## ASSIGNMENT
Omit the pictures while printing every entry below exactly as given.

## DATA FOR THE TASK

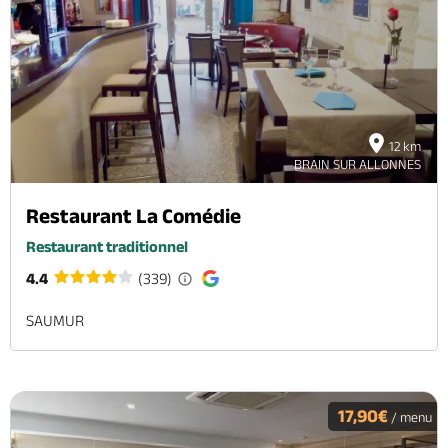
12 km
BRAIN SUR ALLONNES
Restaurant La Comédie
Restaurant traditionnel
4.4
(339)
SAUMUR
17,90€
/ menu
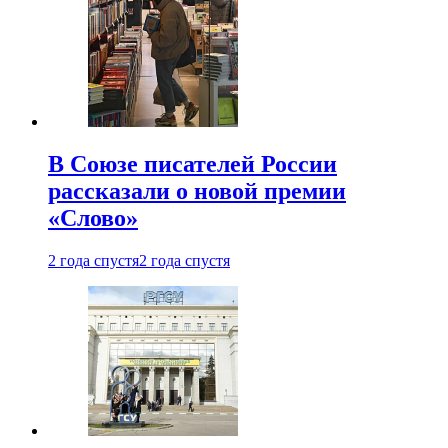
В Союзе писателей России
рассказали о новой премии
«Слово»
2 года спустя
2 года спустя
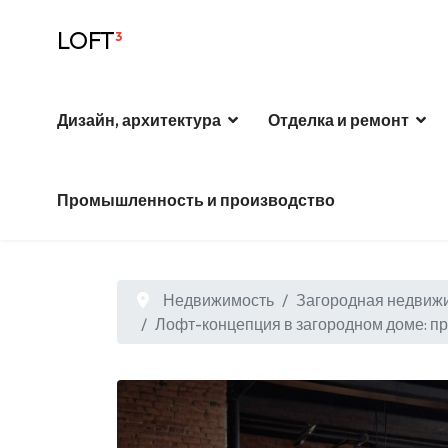
LOFT
³
Дизайн, архитектура
Отделка и ремонт
Промышленность и производство
Недвижимость
Загородная недвиж
Лофт-концепция в загородном доме: п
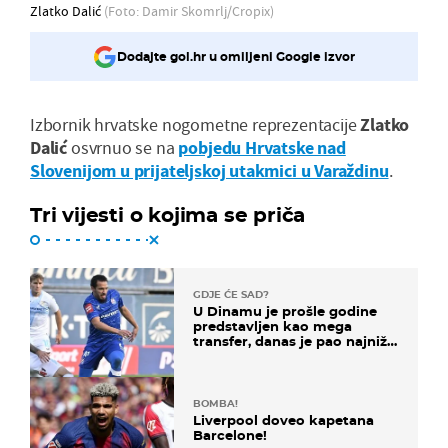
Zlatko Dalić
(Foto: Damir Skomrlj/Cropix)
Dodajte gol.hr u omiljeni Google izvor
Izbornik hrvatske nogometne reprezentacije
Zlatko
Dalić
osvrnuo se na
pobjedu Hrvatske nad
Slovenijom u prijateljskoj utakmici u Varaždinu
.
Tri vijesti o kojima se priča
GDJE ĆE SAD?
U Dinamu je prošle godine
predstavljen kao mega
transfer, danas je pao najniže
u karijeri
BOMBA!
Liverpool doveo kapetana
Barcelone!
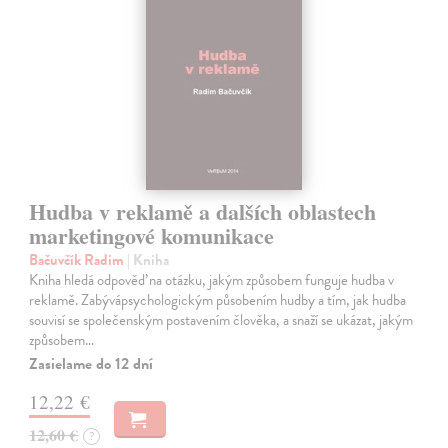
Hudba v reklamě a dalších oblastech
marketingové komunikace
Bačuvčík Radim
| Kniha
Kniha hledá odpověď na otázku, jakým způsobem funguje hudba v
reklamě. Zabývápsychologickým působením hudby a tím, jak hudba
souvisí se společenským postavením člověka, a snaží se ukázat, jakým
způsobem…
Zasielame do 12 dní
12,22 €
12,60 €
?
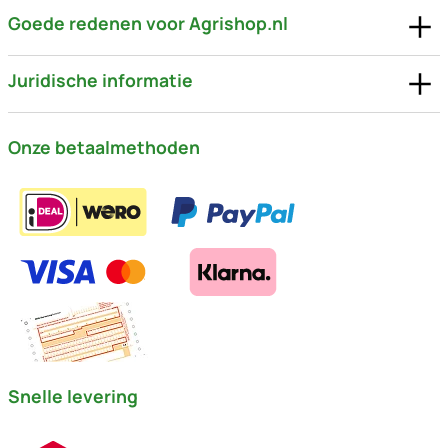
Goede redenen voor Agrishop.nl
Juridische informatie
Onze betaalmethoden
Snelle levering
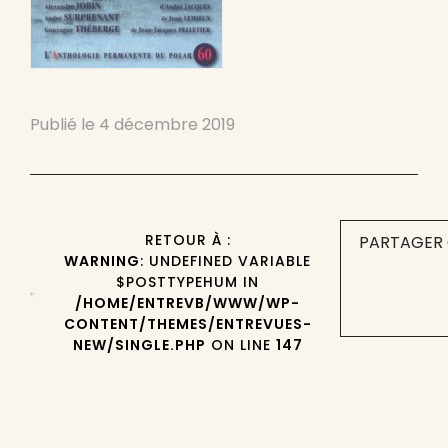
Publié le
4 décembre 2019
RETOUR À :
PARTAGER 
WARNING
: UNDEFINED VARIABLE
$POSTTYPEHUM IN
/HOME/ENTREVB/WWW/WP-
CONTENT/THEMES/ENTREVUES-
NEW/SINGLE.PHP
ON LINE
147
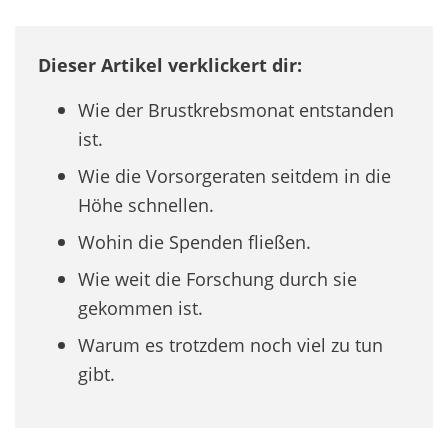
Dieser Artikel verklickert dir:
Wie der Brustkrebsmonat entstanden
ist.
Wie die Vorsorgeraten seitdem in die
Höhe schnellen.
Wohin die Spenden fließen.
Wie weit die Forschung durch sie
gekommen ist.
Warum es trotzdem noch viel zu tun
gibt.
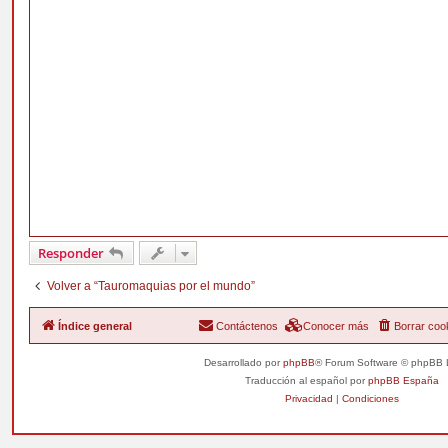
Responder
Volver a “Tauromaquias por el mundo”
Índice general
Contáctenos
Conocer más
Borrar coo
Desarrollado por
phpBB
® Forum Software © phpBB 
Traducción al español por
phpBB España
Privacidad
|
Condiciones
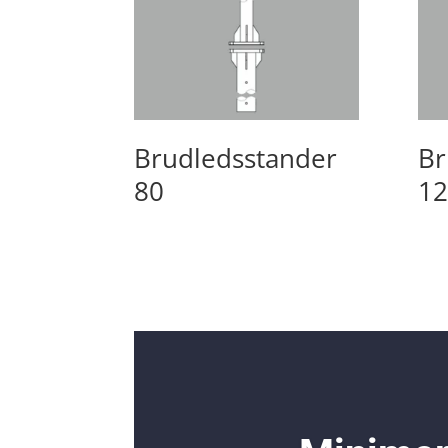
Brudledsstander
Br
80
12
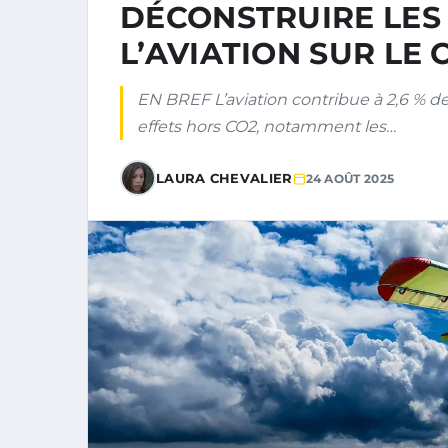
DÉCONSTRUIRE LES 
L’AVIATION SUR LE 
EN BREF L’aviation contribue à 2,6 % d
effets hors CO2, notamment les…
LAURA CHEVALIER
24 AOÛT 2025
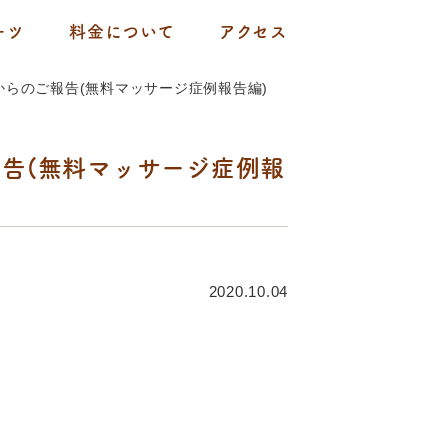
ーツ
料金について
アクセス
からのご報告(無料マッサージ症例報告編)
報告(無料マッサージ症例報
2020.10.04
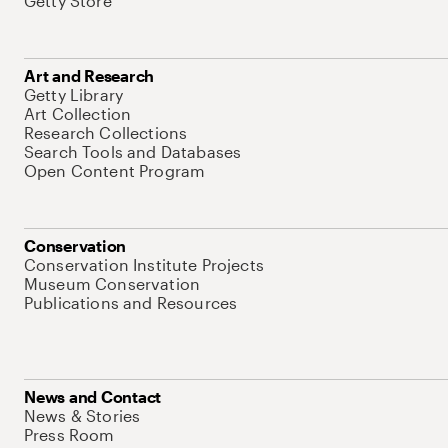
Getty Store
Art and Research
Getty Library
Art Collection
Research Collections
Search Tools and Databases
Open Content Program
Conservation
Conservation Institute Projects
Museum Conservation
Publications and Resources
News and Contact
News & Stories
Press Room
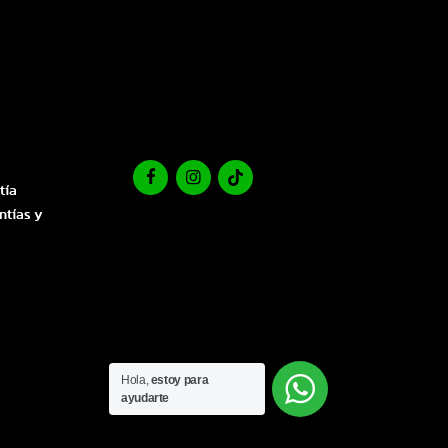
tía
ntías y
Hola,
estoy para
ayudarte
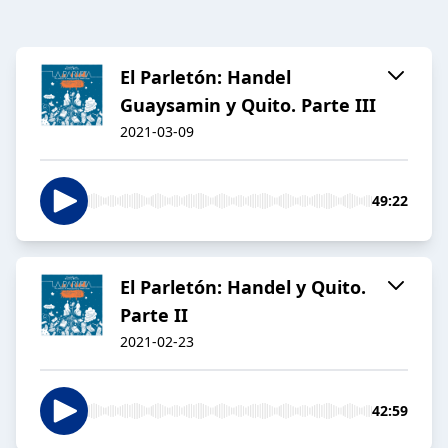
El Parletón: Handel
Guaysamin y Quito. Parte III
2021-03-09
49:22
El Parletón: Handel y Quito.
Parte II
2021-02-23
42:59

## SOLVED PROBLEM
12 km
BRAIN SUR ALLONNES
Restaurant La Comédie
Restaurant traditionnel
4.4
(339)
SAUMUR
17,90€
/ menu
В Союзе писателей России
рассказали о новой премии
«Слово»
2 года спустя
2 года спустя
LOFT
³
Дизайн, архитектура
Отделка и ремонт
Промышленность и производство
Недвижимость
Загородная недвиж
Лофт-концепция в загородном доме: п
Zlatko Dalić
(Foto: Damir Skomrlj/Cropix)
Dodajte gol.hr u omiljeni Google izvor
Izbornik hrvatske nogometne reprezentacije
Zlatko
Dalić
osvrnuo se na
pobjedu Hrvatske nad
Slovenijom u prijateljskoj utakmici u Varaždinu
.
Tri vijesti o kojima se priča
GDJE ĆE SAD?
U Dinamu je prošle godine
predstavljen kao mega
transfer, danas je pao najniže
u karijeri
BOMBA!
Liverpool doveo kapetana
Barcelone!
Hudba v reklamě a dalších oblastech
marketingové komunikace
Bačuvčík Radim
| Kniha
Kniha hledá odpověď na otázku, jakým způsobem funguje hudba v
reklamě. Zabývápsychologickým působením hudby a tím, jak hudba
souvisí se společenským postavením člověka, a snaží se ukázat, jakým
způsobem…
Zasielame do 12 dní
12,22 €
12,60 €
?
Goede redenen voor Agrishop.nl
Juridische informatie
Onze betaalmethoden
Snelle levering
Publié le
4 décembre 2019
RETOUR À :
PARTAGER 
WARNING
: UNDEFINED VARIABLE
$POSTTYPEHUM IN
/HOME/ENTREVB/WWW/WP-
CONTENT/THEMES/ENTREVUES-
NEW/SINGLE.PHP
ON LINE
147
Dieser Artikel verklickert dir:
Wie der Brustkrebsmonat entstanden
ist.
Wie die Vorsorgeraten seitdem in die
Höhe schnellen.
Wohin die Spenden fließen.
Wie weit die Forschung durch sie
gekommen ist.
Warum es trotzdem noch viel zu tun
gibt.
Responder
Volver a “Tauromaquias por el mundo”
Índice general
Contáctenos
Conocer más
Borrar coo
Desarrollado por
phpBB
® Forum Software © phpBB 
Traducción al español por
phpBB España
Privacidad
|
Condiciones
Brudledsstander
Br
80
12
DÉCONSTRUIRE LES 
L’AVIATION SUR LE 
EN BREF L’aviation contribue à 2,6 % d
effets hors CO2, notamment les…
LAURA CHEVALIER
24 AOÛT 2025
ーツ
料金について
アクセス
からのご報告(無料マッサージ症例報告編)
報告(無料マッサージ症例報
2020.10.04
Getty Store
Art and Research
Getty Library
Art Collection
Research Collections
Search Tools and Databases
Open Content Program
Conservation
Conservation Institute Projects
Museum Conservation
Publications and Resources
News and Contact
News & Stories
Press Room
tía
ntías y
Hola,
estoy para
ayudarte
El Parletón: Handel
Guaysamin y Quito. Parte III
2021-03-09
49:22
El Parletón: Handel y Quito.
Parte II
2021-02-23
42:59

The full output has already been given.